Fragmento seleccionado:
»»

Cultura

Silvio Rodríguez, la voz de una isla que ama la música

El legendario trovador celebra en Madrid el sesenta aniversario de la Orquesta Sinfónica de Cuba

El Caribe está repleto de islas que aman la música. La más exitosa es Jamaica, cuyos bajos retumbantes contagiaron la cultura pop global desde el reggae hasta el hip-hop, pasando el dub, el ska y el reguetón. La segunda se llama Cuba y, por suerte para nosotros, habla español. Durante la noche del sábado, pudimos disfrutar de una prueba muy completa de cómo ese país vive enamorado de la música popular, de la culta y de la que juega entre líneas. Se celebraba el sesenta aniversario de la Orquesta Sinfónica de la isla y en el Palacio de los Deportes sonaron composiciones clásicas, un ballet de Falla, himnos de trova, guaguancó y danzón. La mejor imagen fue ver a un director de orquesta (Enrique Pérez Mesa) pidiendo al público que diera palmas rítmicamente en los dos últimos géneros, surgidos de la huella cultural africana en la isla. Muy adecuadamente, Pérez Mesa no vestía traje, sino una guayabera. El crítico de arte Iván de la Nuez, otro cubano adicto a los ritmos populares, me contó que esta es la orquesta acompañó a Santiago Auserón en La Habana el pasado diciembre. Otro ejemplo de lo porosas que resultan las fronteras entre alta y baja cultura.

La noche tuvo aire familiar. Sobre el escenario se notan los densos lazos que unen a Rodríguez con su orquesta nacional. La protagonista de la primera parte es la flautista Niurka González, prestigiosa intérprete y profesora de flauta, además de pareja de Silvio los últimos 26 años. El programa es un ‘crescendo’ lento pero firme, desde sutiles paisajes melódicos hasta los ritmos populares cubanos.

««

Los datos:

»»

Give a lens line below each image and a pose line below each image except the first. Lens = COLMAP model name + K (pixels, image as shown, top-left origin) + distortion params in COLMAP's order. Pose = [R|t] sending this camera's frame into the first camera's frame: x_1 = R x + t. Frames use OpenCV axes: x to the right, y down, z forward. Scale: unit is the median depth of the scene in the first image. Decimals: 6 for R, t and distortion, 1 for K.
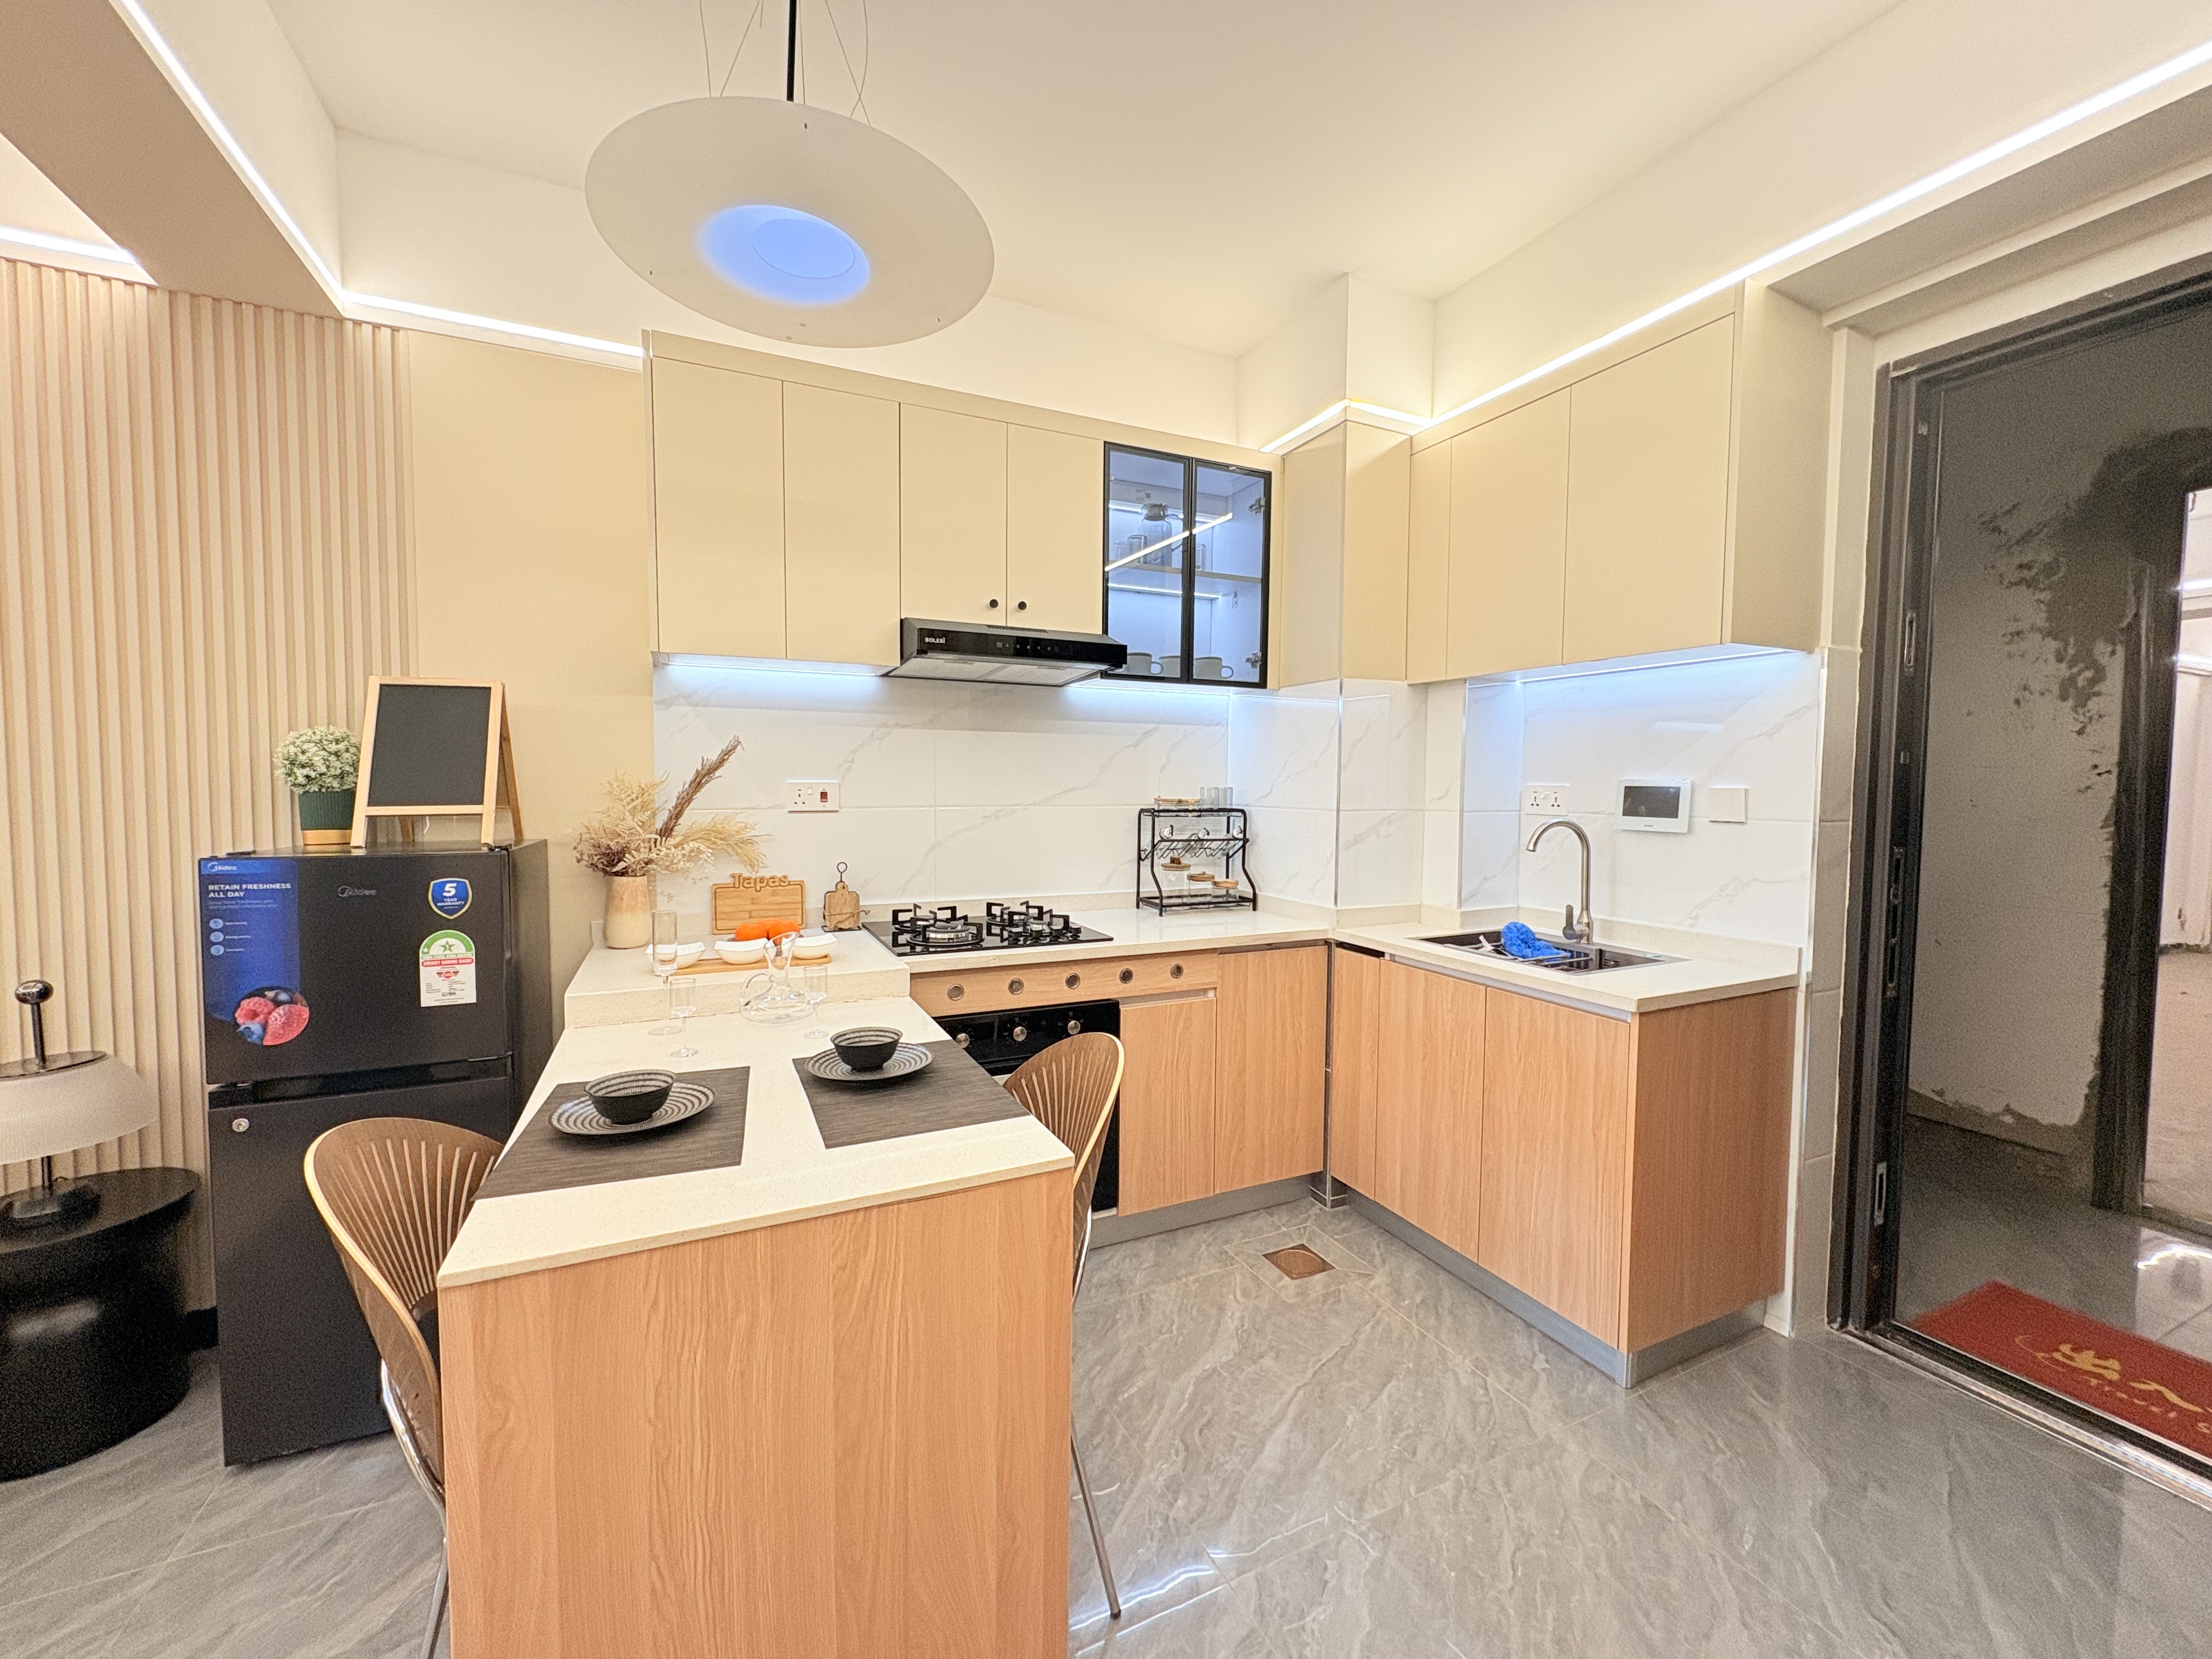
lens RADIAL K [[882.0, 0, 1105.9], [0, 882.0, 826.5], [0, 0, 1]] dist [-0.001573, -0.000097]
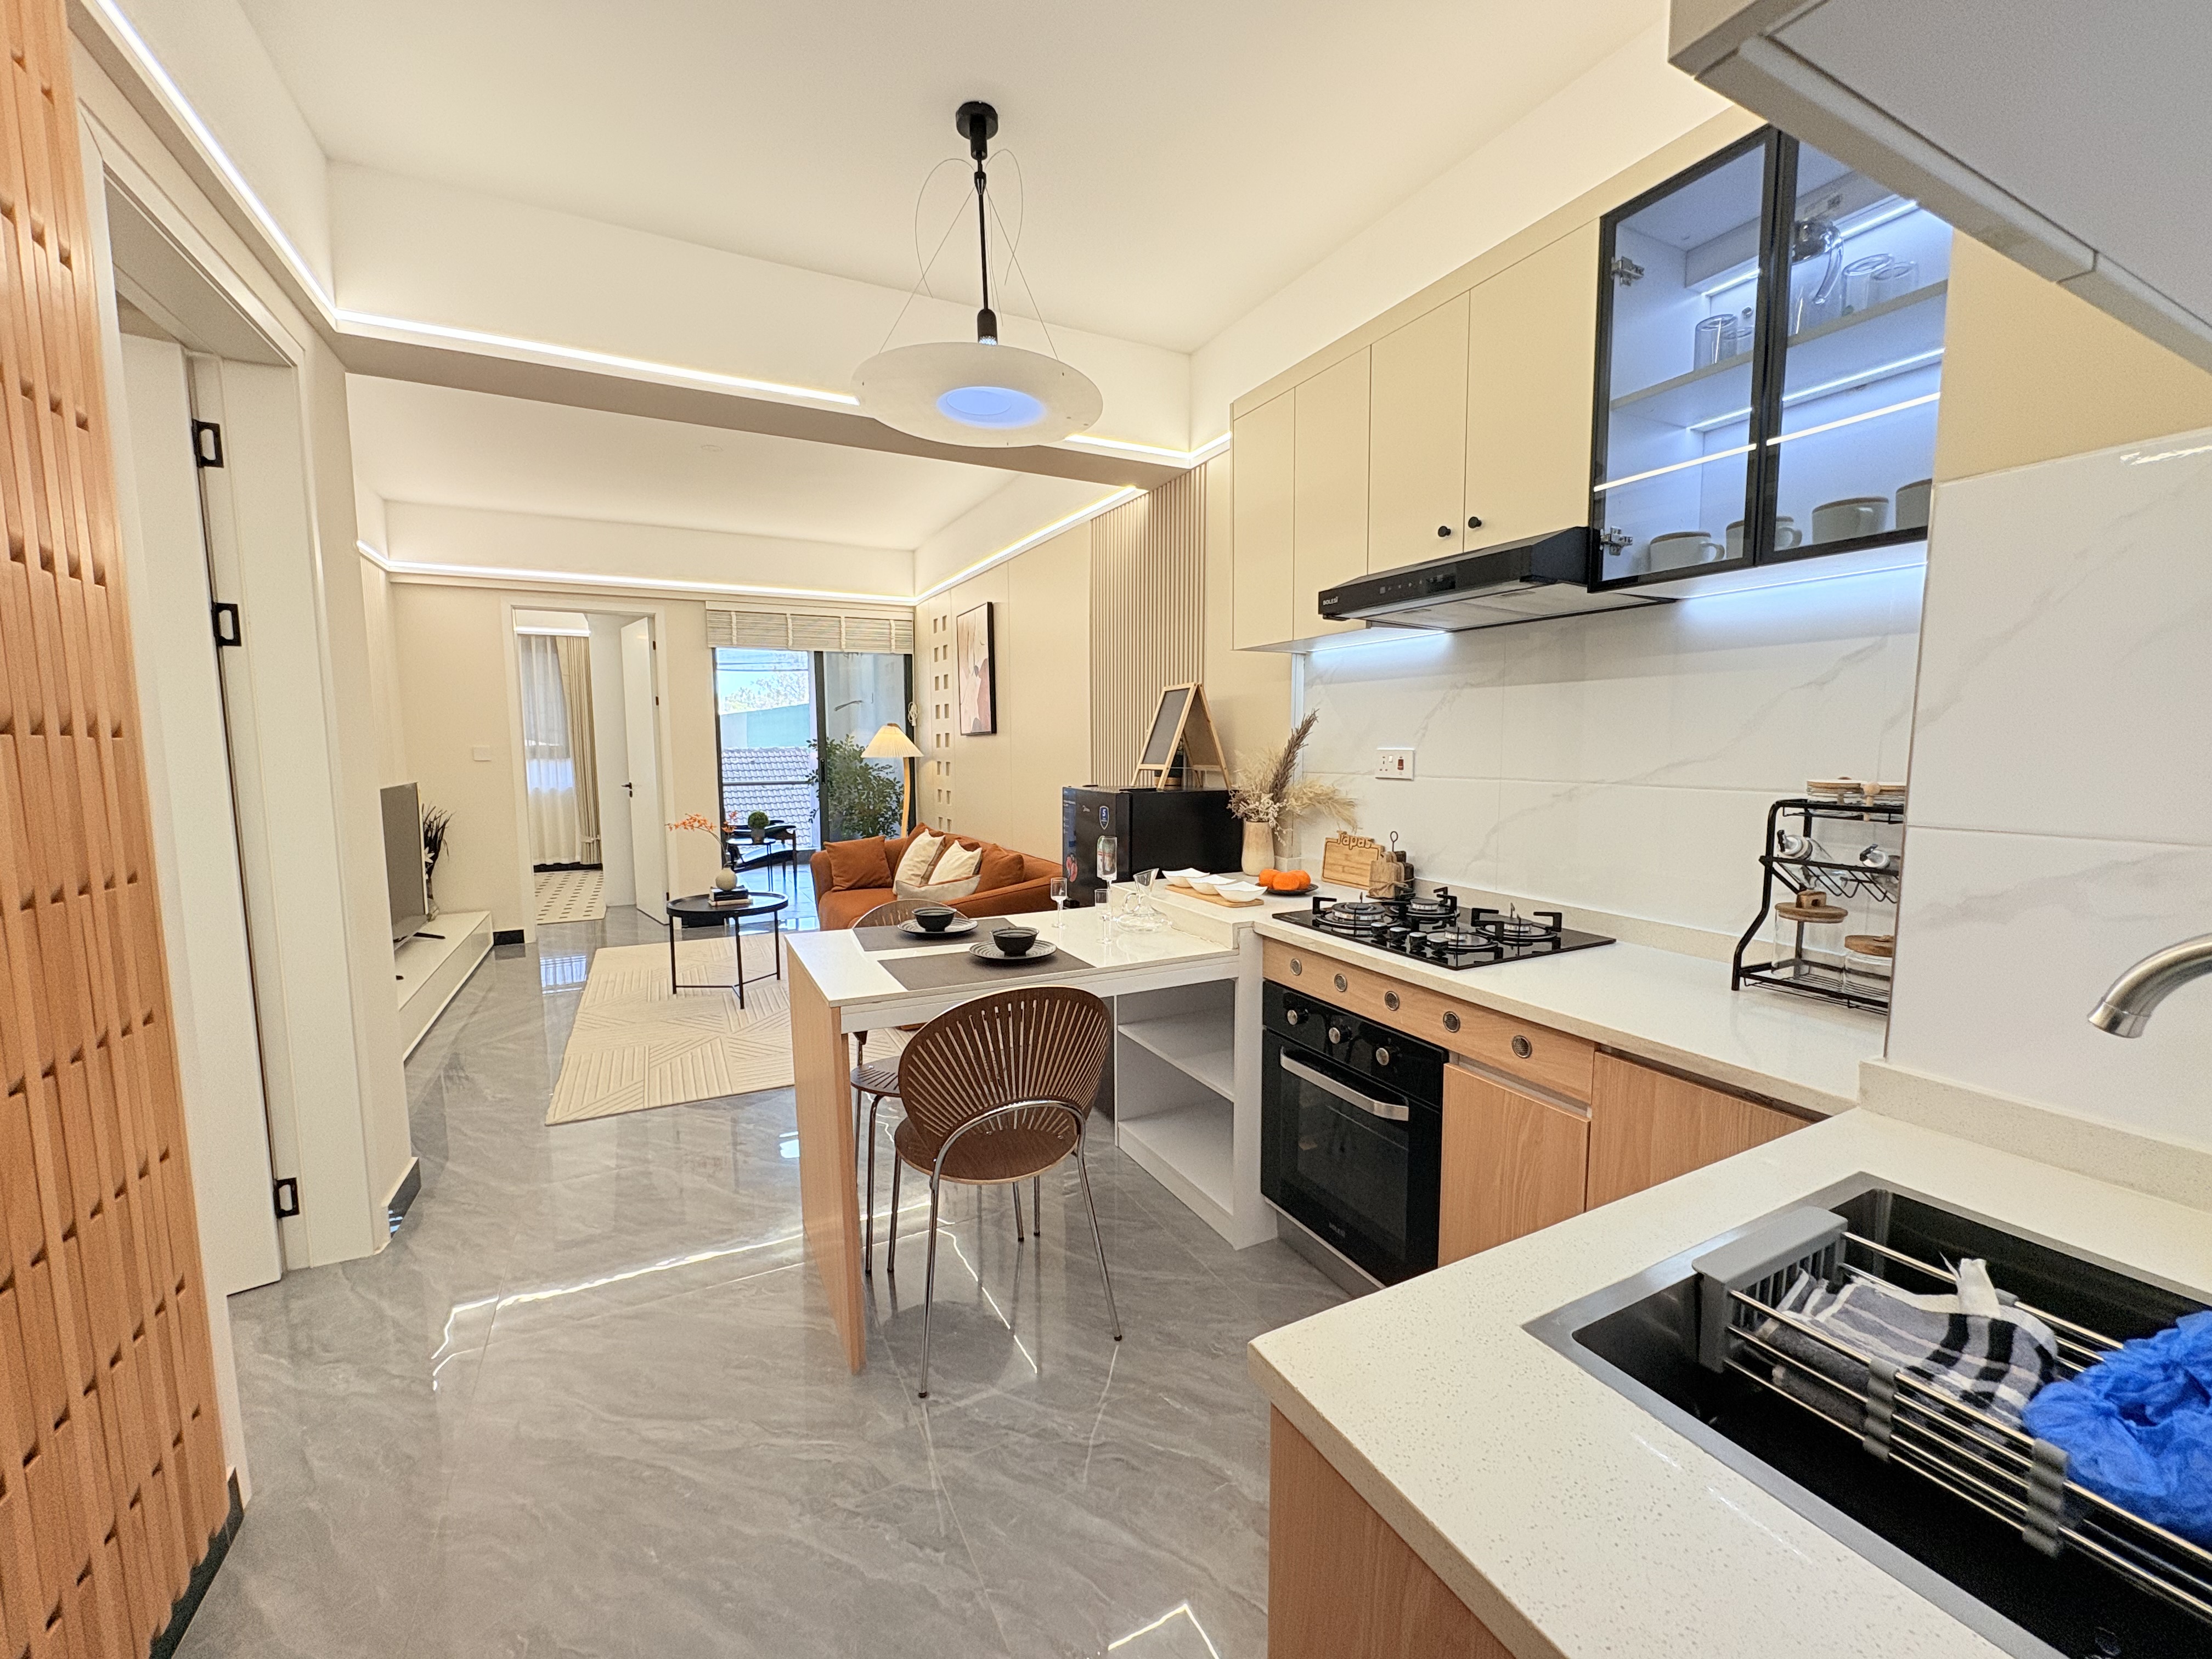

««

Trabajo por hacer:
1. Traduce al inglés esta oración del texto sobre Silvio Rodríguez: "Muy adecuadamente, Pérez Mesa no vestía traje, sino una guayabera."
2. Indica si cada afirmación coincide con el texto sobre Silvio Rodríguez. Responde sí o no y cita las palabras del texto que lo deciden.
(a) El concierto tuvo lugar en el Palacio de los Deportes.
(b) Niurka González es la protagonista de la segunda parte.
(c) Jamaica es la isla caribeña musical más exitosa.
3. Prosigue el texto sobre Silvio Rodríguez a partir de su última oración.
Las líneas son un material independiente del texto.

Respuestas del ejercicio:
1. Quite fittingly, Pérez Mesa wasn't wearing a suit but a guayabera.

2.
(a) Sí: "en el Palacio de los Deportes sonaron composiciones clásicas"
(b) No: "La protagonista de la primera parte es la flautista Niurka González"
(c) Sí: "La más exitosa es Jamaica"

3.
Arrancan con dos compositores nacionales, Carlos Fariñas y Joaquín Clerch. Luego sube la temperatura con una intensa interpretación de la suite de ‘El sombrero de tres picos’, escrita por Manuel de Falla en 1919. El recinto se rompe las manos aplaudiendo la aparición de Silvio Rodríguez, vestido de negro hacia el centro del escenario. Está programado que toque cinco canciones más los bises que le apetezcan, que los fieles reclaman furiosamente. Como regla general, los arreglos orquestales acolchan la emoción de las canciones populares, convirtiéndose en adorno para conferir estatus. En esta ocasión, en cambio, consiguen subrayar la emoción de un repertorio sentimental, que juega con los susurros y los silencios. Silvio conoce hace años el registro sinfónico -grabó el disco “Expedición” (2000) con esta orquesta- y sabe perfectamente lo que busca.

"Está siempre al borde del precipicio de almíbar pero no cae nunca en él, gracias a unas melodías minimalistas, unos arreglos elegantes y una voz que transmite experiencia en vez de exhibicionismo emocional"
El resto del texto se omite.